Gesang, Gelächter, Tanz, und Spiel
Waren auf ihrem Weg ihr Geleit
und bis zu ihrem letzten Ziel
Ließ der Mann sie keine Minute allein
Er hätte gekonnt, aber er blieb
Und ging bis nach Treblinka mit
Hatten sie doch niemanden außer ihn
Und weil das Gas sie alle dort erstickt
Und er nichts tun konnte, um das abzuwenden
Blieb er bei seinen Kindern bis zum Schluss
In der Kammer des Schreckens zwischen tödlichen Wänden
Aus freien Stücken und nicht weil er muss

Janusz Korczak, eigentlich Henryk Goldszmit, geboren 22. Juli 1878 oder 1879, war ein bedeutender Kinderarzt und Pädagoge. Bekannt wurde er vor allem dadurch, dass er ein jüdisches Waisenhaus gründete und leitete. Am 5. August 1942 wurden im Rahmen der sogenannten „Endlösung der Judenfrage“ die etwa 120 Kinder des Waisenhauses von der SS zur Deportation in das deutsche Vernichtungslager Treblinka abgeholt.

Obwohl Janusz Korczak und seine Mitarbeiterin Stefania Wilczyńska wussten, dass dies den sicheren Tod bedeutete, bestanden sie darauf mitzufahren. Dieser Text soll an seine Loyalität und Zivilcourage erinnern. Auch noch heute gibt 4000 gewalttätige Übergriffe auf Menschen aufgrund ihrer Religion. In Deutschland. Jährlich. Die Tendenz ist steigend.
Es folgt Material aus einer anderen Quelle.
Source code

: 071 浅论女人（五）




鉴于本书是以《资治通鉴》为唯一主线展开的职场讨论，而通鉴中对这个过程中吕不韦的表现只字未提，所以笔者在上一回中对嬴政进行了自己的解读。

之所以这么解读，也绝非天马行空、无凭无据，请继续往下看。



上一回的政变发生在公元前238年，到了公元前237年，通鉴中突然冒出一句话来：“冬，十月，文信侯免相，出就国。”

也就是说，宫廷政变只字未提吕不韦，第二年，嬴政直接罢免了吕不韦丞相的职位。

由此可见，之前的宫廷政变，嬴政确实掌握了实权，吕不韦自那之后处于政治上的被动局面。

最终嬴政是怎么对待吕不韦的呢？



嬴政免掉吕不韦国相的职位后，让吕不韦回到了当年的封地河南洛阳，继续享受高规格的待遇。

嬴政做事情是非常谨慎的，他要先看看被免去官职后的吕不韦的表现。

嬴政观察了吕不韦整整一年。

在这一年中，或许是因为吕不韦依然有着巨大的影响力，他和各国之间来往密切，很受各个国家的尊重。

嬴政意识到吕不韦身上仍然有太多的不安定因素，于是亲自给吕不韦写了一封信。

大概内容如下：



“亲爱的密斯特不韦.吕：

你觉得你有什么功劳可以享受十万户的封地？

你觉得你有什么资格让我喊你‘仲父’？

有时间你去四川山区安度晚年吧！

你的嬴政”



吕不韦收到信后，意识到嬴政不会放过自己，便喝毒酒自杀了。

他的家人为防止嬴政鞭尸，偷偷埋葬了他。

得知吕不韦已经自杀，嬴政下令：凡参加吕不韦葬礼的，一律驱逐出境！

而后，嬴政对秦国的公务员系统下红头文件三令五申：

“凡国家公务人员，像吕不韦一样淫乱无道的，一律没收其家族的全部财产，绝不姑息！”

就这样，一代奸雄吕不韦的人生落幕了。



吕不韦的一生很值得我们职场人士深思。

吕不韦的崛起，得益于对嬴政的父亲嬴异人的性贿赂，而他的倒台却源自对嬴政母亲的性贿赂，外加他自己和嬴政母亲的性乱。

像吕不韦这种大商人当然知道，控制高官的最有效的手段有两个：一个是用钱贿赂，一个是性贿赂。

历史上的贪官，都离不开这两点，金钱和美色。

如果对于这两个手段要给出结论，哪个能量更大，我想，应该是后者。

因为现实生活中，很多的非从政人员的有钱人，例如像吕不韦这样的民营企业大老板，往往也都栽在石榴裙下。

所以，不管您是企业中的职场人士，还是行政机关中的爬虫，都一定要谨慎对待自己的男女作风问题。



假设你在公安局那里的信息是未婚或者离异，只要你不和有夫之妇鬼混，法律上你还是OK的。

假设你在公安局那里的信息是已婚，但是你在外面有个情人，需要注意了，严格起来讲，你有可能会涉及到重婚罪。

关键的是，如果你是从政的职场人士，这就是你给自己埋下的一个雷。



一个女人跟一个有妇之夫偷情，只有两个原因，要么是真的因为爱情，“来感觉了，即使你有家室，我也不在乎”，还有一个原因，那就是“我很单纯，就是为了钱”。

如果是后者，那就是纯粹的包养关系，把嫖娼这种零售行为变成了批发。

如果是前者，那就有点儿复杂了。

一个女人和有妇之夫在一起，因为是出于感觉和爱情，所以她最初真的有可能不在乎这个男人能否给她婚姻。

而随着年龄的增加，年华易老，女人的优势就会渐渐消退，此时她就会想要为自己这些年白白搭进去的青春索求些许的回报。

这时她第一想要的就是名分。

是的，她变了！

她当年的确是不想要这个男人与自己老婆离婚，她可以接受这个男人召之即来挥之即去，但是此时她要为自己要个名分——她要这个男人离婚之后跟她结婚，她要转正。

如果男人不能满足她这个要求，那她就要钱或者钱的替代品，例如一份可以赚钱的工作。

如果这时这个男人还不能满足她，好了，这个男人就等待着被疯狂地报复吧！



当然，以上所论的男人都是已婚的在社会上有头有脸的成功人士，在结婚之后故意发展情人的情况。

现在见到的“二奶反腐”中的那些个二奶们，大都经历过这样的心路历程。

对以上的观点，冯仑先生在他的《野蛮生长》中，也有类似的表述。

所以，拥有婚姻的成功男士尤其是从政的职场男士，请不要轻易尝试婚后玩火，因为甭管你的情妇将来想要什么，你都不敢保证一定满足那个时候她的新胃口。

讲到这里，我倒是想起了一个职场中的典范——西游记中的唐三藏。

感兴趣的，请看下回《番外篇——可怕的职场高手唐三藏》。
Janusz Korczaks Fußstapfen sind zu groß
Für dich und mich allein
Doch gemeinsam passen wir rein
Denn die Antwort auf Hass kann
Kann doch immer nur der Frieden sein

***

Die Gewinner*innen des bundesweiten Schreibwettbewerbs „Die Freiheit, die ich meine – Gewissensfreiheit“ wurden am 21. März auf einer Festveranstaltung am Leipziger Standort der Stiftung Forum Recht geehrt. Die LZ sponserte dafür den Schülergewinn. Zudem konnte bis drei Tage vor der Preisverleihung aus den Shortlist-Beiträgen online über den Publikumsliebling abgestimmt werden.

Fast 1.000 Leser*innen haben an dieser Abstimmung teilgenommen. Aus den über 860 Einsendungen verschiedenster literarischer Gattungen schafften es 40 Werke letztendlich auf die Shortlist.